• Supplied material
- - -

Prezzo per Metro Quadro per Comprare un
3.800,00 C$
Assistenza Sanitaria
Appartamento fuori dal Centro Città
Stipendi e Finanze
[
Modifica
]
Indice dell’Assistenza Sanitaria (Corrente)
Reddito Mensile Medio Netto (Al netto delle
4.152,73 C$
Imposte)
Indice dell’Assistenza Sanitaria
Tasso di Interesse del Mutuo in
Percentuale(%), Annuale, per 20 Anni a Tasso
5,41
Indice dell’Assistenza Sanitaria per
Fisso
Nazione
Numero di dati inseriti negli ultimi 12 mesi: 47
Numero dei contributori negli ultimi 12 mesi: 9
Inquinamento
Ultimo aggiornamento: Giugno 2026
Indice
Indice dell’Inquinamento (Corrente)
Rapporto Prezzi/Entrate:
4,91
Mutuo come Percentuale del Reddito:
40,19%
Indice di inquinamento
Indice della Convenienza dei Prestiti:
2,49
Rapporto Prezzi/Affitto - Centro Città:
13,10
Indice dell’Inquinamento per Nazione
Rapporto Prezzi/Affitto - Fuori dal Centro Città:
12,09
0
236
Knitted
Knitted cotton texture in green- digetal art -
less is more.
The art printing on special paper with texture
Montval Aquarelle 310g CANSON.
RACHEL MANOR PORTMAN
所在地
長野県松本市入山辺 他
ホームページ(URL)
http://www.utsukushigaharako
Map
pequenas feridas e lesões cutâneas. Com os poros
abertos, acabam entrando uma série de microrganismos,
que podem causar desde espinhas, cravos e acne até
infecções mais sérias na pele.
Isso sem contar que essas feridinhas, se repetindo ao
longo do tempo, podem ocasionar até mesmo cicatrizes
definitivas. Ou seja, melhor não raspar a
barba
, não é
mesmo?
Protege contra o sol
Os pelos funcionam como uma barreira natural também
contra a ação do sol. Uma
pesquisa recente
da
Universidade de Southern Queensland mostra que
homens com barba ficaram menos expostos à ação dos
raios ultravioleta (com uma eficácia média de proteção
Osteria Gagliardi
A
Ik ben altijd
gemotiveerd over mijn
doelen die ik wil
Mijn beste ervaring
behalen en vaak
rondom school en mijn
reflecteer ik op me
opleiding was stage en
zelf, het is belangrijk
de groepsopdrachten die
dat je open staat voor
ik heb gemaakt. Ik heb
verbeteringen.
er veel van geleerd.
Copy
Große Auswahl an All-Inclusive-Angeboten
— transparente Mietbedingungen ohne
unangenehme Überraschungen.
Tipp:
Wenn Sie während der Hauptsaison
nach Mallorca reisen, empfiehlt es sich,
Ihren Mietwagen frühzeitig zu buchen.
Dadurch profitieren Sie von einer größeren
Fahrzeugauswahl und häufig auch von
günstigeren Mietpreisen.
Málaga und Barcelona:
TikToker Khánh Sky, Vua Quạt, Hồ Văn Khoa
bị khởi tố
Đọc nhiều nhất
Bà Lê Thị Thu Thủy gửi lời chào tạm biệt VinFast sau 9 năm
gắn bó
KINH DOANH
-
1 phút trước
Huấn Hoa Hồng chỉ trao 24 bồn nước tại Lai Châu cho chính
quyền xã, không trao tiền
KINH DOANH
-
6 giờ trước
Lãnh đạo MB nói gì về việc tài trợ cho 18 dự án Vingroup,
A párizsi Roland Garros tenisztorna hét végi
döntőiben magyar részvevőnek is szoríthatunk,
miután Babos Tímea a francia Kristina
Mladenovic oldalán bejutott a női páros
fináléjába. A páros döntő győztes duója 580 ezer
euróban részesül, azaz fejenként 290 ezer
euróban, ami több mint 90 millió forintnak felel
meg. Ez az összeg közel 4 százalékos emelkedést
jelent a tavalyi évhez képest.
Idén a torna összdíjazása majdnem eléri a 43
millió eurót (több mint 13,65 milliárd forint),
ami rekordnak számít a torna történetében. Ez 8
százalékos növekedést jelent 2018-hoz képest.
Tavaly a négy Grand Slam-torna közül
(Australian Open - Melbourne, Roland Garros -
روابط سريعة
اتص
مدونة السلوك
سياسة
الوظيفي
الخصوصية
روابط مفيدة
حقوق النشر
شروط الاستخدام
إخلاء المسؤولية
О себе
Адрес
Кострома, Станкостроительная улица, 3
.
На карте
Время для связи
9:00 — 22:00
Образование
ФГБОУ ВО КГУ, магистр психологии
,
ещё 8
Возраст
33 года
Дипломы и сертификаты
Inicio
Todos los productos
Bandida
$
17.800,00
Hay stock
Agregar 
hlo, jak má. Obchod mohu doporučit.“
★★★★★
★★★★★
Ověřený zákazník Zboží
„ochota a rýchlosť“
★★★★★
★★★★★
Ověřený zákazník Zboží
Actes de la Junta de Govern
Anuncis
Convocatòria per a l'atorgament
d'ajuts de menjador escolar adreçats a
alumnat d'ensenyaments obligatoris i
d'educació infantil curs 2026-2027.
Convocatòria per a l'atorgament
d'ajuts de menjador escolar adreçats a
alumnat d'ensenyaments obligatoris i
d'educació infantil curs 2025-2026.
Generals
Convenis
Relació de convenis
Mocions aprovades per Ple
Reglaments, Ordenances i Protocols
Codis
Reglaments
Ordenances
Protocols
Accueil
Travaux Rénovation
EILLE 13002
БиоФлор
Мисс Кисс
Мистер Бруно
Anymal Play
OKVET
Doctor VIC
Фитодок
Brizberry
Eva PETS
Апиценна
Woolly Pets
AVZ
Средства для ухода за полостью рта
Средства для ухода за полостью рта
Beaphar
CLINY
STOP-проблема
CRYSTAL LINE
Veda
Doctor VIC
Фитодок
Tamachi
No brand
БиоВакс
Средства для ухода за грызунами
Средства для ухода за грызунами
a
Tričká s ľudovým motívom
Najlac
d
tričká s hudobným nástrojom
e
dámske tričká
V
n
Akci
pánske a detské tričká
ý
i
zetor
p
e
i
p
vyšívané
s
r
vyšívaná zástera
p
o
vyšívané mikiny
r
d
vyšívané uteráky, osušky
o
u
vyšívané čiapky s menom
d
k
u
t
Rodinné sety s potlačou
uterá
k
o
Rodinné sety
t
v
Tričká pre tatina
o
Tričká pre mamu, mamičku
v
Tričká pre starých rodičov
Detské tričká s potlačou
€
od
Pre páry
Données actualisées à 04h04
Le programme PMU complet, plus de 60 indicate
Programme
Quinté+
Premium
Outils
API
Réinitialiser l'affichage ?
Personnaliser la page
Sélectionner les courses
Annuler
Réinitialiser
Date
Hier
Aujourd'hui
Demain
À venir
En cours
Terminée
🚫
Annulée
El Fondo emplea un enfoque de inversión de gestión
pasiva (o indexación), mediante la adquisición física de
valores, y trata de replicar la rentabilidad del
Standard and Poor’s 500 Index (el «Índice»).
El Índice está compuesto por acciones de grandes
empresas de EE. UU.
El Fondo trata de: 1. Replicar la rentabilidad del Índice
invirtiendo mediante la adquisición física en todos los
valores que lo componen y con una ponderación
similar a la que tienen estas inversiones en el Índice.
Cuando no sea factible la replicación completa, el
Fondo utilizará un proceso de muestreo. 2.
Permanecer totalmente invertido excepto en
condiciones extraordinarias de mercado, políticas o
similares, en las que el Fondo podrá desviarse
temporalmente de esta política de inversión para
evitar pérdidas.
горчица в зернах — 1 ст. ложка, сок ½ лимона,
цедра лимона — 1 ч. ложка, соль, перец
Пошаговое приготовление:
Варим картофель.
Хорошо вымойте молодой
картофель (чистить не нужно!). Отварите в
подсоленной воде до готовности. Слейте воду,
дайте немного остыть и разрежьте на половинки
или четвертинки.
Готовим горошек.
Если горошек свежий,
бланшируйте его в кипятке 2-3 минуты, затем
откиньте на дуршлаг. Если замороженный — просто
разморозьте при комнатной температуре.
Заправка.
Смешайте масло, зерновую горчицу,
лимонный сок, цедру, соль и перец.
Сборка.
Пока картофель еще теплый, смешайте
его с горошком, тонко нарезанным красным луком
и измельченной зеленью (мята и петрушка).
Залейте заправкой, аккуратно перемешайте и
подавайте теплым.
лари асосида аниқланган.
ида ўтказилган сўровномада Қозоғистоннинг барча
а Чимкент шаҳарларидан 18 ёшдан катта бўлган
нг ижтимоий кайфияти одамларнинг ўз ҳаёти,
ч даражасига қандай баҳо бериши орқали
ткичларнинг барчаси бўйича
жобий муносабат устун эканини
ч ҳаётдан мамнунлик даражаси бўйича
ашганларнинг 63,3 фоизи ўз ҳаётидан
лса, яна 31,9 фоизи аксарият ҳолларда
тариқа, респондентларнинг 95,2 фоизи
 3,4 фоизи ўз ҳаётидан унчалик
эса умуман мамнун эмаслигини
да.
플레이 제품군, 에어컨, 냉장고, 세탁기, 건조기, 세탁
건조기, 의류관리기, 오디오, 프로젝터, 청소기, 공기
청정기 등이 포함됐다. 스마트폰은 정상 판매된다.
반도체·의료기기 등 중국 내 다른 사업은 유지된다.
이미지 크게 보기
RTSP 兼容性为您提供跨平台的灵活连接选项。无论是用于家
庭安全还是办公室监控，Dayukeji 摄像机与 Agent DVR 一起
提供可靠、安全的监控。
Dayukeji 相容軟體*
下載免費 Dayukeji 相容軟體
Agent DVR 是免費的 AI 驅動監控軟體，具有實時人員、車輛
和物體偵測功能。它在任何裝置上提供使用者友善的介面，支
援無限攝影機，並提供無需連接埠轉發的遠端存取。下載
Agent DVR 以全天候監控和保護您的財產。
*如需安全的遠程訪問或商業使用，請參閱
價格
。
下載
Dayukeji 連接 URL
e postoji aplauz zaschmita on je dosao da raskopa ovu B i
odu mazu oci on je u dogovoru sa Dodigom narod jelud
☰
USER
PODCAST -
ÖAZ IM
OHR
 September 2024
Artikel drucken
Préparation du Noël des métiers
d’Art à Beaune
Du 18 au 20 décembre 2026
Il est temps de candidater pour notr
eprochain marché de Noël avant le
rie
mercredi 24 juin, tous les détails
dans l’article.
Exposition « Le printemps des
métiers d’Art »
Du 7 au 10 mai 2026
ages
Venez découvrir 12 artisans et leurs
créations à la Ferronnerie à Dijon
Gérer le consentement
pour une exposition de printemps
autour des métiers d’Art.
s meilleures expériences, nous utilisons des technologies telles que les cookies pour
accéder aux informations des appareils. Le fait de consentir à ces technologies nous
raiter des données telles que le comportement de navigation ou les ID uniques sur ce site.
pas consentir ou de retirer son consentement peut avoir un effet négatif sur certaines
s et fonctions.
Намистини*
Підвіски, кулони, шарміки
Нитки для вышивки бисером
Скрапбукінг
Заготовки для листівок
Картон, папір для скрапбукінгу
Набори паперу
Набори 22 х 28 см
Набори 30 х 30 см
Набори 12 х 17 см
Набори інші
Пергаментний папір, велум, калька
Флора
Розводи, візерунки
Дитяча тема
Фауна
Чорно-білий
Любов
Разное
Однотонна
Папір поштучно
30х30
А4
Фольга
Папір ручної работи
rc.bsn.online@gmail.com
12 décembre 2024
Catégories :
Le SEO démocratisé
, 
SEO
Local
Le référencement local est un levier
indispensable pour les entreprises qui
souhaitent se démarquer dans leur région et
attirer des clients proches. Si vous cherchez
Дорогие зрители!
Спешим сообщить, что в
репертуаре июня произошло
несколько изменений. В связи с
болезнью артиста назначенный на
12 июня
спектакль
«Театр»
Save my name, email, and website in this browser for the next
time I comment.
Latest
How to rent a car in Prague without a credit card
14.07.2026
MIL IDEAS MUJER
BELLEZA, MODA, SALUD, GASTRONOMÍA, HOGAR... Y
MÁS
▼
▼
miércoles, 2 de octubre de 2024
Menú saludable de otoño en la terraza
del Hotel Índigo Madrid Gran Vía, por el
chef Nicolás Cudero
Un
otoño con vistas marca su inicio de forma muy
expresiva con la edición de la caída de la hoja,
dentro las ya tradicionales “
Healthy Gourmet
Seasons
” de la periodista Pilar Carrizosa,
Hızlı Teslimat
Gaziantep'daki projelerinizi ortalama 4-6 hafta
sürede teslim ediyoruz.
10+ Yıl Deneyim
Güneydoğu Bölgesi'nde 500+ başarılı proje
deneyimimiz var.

- - -

• Task statement
Give back exactly the lines above starting at the line where "Reglaments, Ordenances i Protocols" appears and ending at the line where "El Fondo trata" appears, both included, with no other lines.

• Task solution
Reglaments, Ordenances i Protocols
Codis
Reglaments
Ordenances
Protocols
Accueil
Travaux Rénovation
EILLE 13002
БиоФлор
Мисс Кисс
Мистер Бруно
Anymal Play
OKVET
Doctor VIC
Фитодок
Brizberry
Eva PETS
Апиценна
Woolly Pets
AVZ
Средства для ухода за полостью рта
Средства для ухода за полостью рта
Beaphar
CLINY
STOP-проблема
CRYSTAL LINE
Veda
Doctor VIC
Фитодок
Tamachi
No brand
БиоВакс
Средства для ухода за грызунами
Средства для ухода за грызунами
a
Tričká s ľudovým motívom
Najlac
d
tričká s hudobným nástrojom
e
dámske tričká
V
n
Akci
pánske a detské tričká
ý
i
zetor
p
e
i
p
vyšívané
s
r
vyšívaná zástera
p
o
vyšívané mikiny
r
d
vyšívané uteráky, osušky
o
u
vyšívané čiapky s menom
d
k
u
t
Rodinné sety s potlačou
uterá
k
o
Rodinné sety
t
v
Tričká pre tatina
o
Tričká pre mamu, mamičku
v
Tričká pre starých rodičov
Detské tričká s potlačou
€
od
Pre páry
Données actualisées à 04h04
Le programme PMU complet, plus de 60 indicate
Programme
Quinté+
Premium
Outils
API
Réinitialiser l'affichage ?
Personnaliser la page
Sélectionner les courses
Annuler
Réinitialiser
Date
Hier
Aujourd'hui
Demain
À venir
En cours
Terminée
🚫
Annulée
El Fondo emplea un enfoque de inversión de gestión
pasiva (o indexación), mediante la adquisición física de
valores, y trata de replicar la rentabilidad del
Standard and Poor’s 500 Index (el «Índice»).
El Índice está compuesto por acciones de grandes
empresas de EE. UU.
El Fondo trata de: 1. Replicar la rentabilidad del Índice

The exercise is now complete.